Phase 3: Exhaustion and tiredness.

Browsing the Usuki Convention can be a tiresome process; so many stalls, shops and displays to look and marvel at. You could be on your feet for several hours in one go, at any given time. Any seat provided by the organisers would soon be taken by the elderly, or by the families stopping for a while. So basically, all the places where you could potentially rest your feet have been taken. Though it may seem like a never-ending eternity of standing up, the task at hand is not that daunting. One way to do this is to simply sit down on the spot. Though it may ask a variety of questions from the surrounding people, all they can do is judge you. Now, if you don’t like being judged, then this method is best not to be done. If what people think of you doesn’t matter, then go ahead! No one is going to stop you from resting your feet for a few seconds, and if need be, minutes. Also, sitting on various objects, such as rubbish bins, potted plants or if need be, the counter is an option for the tired and weary Usuki enthusiast. Phase 3: complete.

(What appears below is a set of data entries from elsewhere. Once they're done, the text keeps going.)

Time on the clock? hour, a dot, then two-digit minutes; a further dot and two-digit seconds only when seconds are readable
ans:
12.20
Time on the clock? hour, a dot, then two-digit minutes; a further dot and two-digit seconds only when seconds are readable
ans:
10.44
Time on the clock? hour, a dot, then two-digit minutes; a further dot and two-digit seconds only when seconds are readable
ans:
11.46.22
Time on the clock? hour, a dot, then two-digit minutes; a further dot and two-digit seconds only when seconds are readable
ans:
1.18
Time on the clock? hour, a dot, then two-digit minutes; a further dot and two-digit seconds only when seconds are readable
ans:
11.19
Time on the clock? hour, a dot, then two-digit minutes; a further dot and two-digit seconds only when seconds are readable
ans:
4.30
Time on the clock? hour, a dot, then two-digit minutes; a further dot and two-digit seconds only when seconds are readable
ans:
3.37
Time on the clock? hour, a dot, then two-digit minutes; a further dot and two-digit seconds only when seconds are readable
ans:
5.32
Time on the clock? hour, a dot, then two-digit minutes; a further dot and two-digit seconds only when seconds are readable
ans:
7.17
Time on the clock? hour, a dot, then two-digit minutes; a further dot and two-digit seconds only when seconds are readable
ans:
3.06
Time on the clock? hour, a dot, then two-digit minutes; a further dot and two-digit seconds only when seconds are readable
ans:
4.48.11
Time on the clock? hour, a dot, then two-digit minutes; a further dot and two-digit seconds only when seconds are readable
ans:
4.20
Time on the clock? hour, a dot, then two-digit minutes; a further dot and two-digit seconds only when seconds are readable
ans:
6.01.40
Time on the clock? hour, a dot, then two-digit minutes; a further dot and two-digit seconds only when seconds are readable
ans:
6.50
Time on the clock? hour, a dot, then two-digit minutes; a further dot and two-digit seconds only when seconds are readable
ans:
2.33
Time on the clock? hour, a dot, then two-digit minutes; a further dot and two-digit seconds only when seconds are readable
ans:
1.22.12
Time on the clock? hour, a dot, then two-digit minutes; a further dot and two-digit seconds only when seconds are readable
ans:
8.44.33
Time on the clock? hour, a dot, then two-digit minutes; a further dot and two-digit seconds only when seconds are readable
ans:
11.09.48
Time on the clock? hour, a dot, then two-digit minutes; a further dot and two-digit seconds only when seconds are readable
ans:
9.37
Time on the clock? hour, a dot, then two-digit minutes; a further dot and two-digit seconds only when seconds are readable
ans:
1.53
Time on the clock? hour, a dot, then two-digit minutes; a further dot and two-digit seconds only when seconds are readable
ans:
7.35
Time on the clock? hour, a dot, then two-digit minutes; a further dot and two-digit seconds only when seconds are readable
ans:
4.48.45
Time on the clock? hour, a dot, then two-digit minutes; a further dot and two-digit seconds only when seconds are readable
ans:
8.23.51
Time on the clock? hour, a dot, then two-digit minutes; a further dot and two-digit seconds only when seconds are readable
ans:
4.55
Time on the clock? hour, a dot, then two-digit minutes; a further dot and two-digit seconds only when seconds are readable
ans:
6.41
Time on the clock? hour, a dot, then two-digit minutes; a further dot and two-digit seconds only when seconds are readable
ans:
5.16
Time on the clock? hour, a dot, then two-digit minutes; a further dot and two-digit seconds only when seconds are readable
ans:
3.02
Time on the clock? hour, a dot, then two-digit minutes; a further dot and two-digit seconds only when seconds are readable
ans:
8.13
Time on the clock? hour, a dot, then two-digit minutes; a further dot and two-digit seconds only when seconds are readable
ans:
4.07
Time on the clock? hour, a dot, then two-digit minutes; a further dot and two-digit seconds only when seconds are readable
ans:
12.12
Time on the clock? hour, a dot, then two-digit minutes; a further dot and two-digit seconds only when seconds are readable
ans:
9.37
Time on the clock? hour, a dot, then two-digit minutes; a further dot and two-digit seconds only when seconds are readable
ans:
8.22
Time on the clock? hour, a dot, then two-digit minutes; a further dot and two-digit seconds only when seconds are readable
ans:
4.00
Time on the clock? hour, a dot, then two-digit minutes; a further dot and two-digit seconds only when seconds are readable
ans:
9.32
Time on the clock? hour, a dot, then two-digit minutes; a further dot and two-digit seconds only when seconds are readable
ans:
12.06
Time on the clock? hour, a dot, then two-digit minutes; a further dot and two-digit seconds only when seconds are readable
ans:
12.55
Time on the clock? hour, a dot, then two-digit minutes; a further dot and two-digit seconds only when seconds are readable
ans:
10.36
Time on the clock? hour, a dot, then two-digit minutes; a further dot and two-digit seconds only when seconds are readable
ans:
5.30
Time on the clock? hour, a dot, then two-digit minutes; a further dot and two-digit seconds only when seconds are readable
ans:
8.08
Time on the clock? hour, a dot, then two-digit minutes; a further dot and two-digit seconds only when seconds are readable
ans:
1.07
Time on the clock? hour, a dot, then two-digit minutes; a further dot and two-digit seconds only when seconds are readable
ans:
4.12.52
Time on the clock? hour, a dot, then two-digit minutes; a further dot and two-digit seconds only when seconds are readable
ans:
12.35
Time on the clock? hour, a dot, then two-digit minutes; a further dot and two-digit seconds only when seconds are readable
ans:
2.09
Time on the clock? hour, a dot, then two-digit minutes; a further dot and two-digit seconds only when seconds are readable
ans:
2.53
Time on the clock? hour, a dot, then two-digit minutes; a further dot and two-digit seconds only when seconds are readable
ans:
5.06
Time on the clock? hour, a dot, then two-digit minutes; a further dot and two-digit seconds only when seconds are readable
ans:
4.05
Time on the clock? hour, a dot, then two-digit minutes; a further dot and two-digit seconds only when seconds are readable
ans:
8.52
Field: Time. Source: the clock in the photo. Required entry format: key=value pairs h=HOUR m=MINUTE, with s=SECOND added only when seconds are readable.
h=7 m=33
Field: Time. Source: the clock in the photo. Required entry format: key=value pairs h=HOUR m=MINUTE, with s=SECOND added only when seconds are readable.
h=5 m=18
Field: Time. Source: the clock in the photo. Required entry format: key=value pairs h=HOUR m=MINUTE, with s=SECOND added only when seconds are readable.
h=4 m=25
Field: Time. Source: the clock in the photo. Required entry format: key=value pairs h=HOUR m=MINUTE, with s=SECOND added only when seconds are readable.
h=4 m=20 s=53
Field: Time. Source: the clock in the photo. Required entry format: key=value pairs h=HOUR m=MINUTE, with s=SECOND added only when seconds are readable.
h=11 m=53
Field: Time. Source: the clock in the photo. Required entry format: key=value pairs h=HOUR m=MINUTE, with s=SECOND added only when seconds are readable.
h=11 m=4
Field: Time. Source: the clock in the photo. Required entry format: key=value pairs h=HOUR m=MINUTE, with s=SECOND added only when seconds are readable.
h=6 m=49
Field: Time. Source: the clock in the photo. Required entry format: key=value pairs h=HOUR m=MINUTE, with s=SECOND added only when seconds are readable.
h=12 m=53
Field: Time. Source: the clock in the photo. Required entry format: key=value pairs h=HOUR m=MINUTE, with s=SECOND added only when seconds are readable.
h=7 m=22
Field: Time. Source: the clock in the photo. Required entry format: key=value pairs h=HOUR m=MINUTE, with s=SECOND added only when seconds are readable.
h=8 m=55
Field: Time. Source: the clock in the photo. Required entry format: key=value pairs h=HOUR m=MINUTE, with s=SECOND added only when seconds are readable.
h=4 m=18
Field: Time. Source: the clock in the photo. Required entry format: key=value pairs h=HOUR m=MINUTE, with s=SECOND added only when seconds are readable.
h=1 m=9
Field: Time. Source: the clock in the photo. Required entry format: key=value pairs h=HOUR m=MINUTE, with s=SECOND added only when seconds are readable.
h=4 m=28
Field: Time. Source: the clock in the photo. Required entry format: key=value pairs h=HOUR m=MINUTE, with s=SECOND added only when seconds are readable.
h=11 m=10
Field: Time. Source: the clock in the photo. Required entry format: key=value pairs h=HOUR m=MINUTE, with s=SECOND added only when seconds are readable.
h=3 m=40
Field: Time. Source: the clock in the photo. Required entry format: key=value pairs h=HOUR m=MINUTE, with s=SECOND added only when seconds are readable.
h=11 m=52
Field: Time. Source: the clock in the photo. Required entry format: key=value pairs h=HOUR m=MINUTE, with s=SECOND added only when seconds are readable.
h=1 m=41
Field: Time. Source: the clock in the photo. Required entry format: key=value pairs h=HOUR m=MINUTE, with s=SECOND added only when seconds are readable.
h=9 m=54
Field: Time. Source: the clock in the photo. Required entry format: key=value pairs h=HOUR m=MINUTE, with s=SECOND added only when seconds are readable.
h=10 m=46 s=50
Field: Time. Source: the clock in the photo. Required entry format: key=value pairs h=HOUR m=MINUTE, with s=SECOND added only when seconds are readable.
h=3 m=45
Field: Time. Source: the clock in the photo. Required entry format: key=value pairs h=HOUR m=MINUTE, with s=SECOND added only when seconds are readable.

Phase 4: Spending on Usukis.

Usukis at the Usuki Doll convention are often highly exclusive. However, despite their collectability, these demand a high price at the shops. Many people seek such Usukis, and there is an extremely high demand for them. To make sure that you don’t fall short of such opportunities, carrying the right amount of money on hand is needed. As for the very rare and exclusive Usukis go, they may command up to 150,000 Neopoints a doll. Despite this high price, these Usukis usually sell for millions after the convention has finished. Finding a bargain is all part of the Usuki Doll Convention, and losing one due to a lack of Neopoints on hand is one sure way to ruin your experience at the convention. So, to be on the safe side, carry at least 150,000 Neopoints on hand for every Usuki you wish to buy. Phase 4: complete.

Phase 5: Buying Usukis.

Over the intercom, you hear the words. “The (insert rare Usuki name here) is being sold for a limited time in stall (insert stall number here) in (insert number of minutes) minutes!” You realise suddenly “Oh no! It’s on the other side of the convention!” Now, there are two ways to deal with this tricky situation. Either you can sprint across the convention, becoming extremely tired as a result, and possibly missing out the release anyway. However, there is another way. A Transporter Helmet can come in handy; all you have to do is put it on, and wham. Go wherever you want to go! One of the Space Station’s better inventions, this can get you to the stall that’s selling the rare Usukis in a blink of an eye. Phase 5: complete.

Final Phase: Leaving.

So, the Usuki Doll Convention is about to close, but you still HAVE to get the last Usuki being released this year! You’re waiting for its release, but you fear that it has already been released and its only release date was today. Do not spend the rest of your life at the Usuki Doll Convention just because of this. After all, it’s only an Usuki Doll... “BUT I NEED THAT USUKI DOLL” I hear you say. So, here is another solution; as soon as you can, go to the Mystery Island Trading Post and search your Usuki. There will probably be one for sale, and if you can, buy that one as soon as possible! And besides, there is life beyond the walls of the Usuki Doll Convention and Usuki Dolls. There will always be a next year, anyway. Final phase: complete.

So there you have it. A complete guide to surviving this year’s Usuki Doll Convention. Oh, and before I forget... hope you enjoy the convention as well!